→ AUSGEWÄHLTER AUSZUG
╔══

Steffen Franzkowski ist mit 30 Jahren zum Leiter des Fachbereichs Ordnung und Straßenverkehr in Leverkusen aufgestiegen.
Interview mit Leverkusener Ordnungsamtsleiter„Wir sind nicht die Bösen, die Strafen verteilen“
Herr Franzkowski, im Fachbereich Ordnung und Straßenverkehr bekommt man traditionell eher den Unmut der Bevölkerung zu spüren, als Dankbarkeit. Keiner bekommt gerne Knöllchen oder steht im Baustellenstau. Was motiviert einen jungen Mann wie Sie dazu, gerade dieses Amt zu führen?

╚══

→ BEREITGESTELLTE ANGABEN
╔══

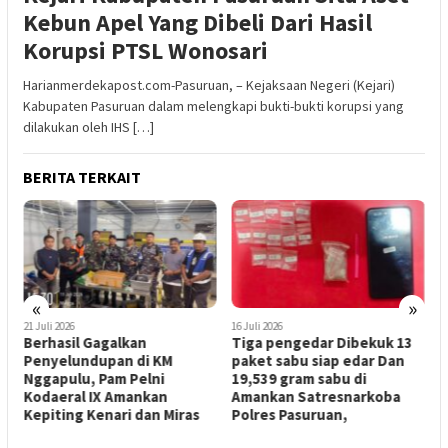
Kebun Apel Yang Dibeli Dari Hasil
Korupsi PTSL Wonosari
Harianmerdekapost.com-Pasuruan, – Kejaksaan Negeri (Kejari)
Kabupaten Pasuruan dalam melengkapi bukti-bukti korupsi yang
dilakukan oleh IHS […]
BERITA TERKAIT
«
»
21 Juli 2026
16 Juli 2026
1
Berhasil Gagalkan
Tiga pengedar Dibekuk 13
P
Penyelundupan di KM
paket sabu siap edar Dan
P
Nggapulu, Pam Pelni
19,539 gram sabu di
S
Kodaeral IX Amankan
Amankan Satresnarkoba
A
Kepiting Kenari dan Miras
Polres Pasuruan,
p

╚══

→ IHRE ANWEISUNGEN
Geben Sie den Auszug aus dem Interview mit dem Leverkusener Ordnungsamtsleiter vollständig und wortgetreu wieder. Stützen Sie sich ausschließlich auf den Auszug.

→ BEARBEITETE AUFGABE
Steffen Franzkowski ist mit 30 Jahren zum Leiter des Fachbereichs Ordnung und Straßenverkehr in Leverkusen aufgestiegen.
Interview mit Leverkusener Ordnungsamtsleiter„Wir sind nicht die Bösen, die Strafen verteilen“
Herr Franzkowski, im Fachbereich Ordnung und Straßenverkehr bekommt man traditionell eher den Unmut der Bevölkerung zu spüren, als Dankbarkeit. Keiner bekommt gerne Knöllchen oder steht im Baustellenstau. Was motiviert einen jungen Mann wie Sie dazu, gerade dieses Amt zu führen?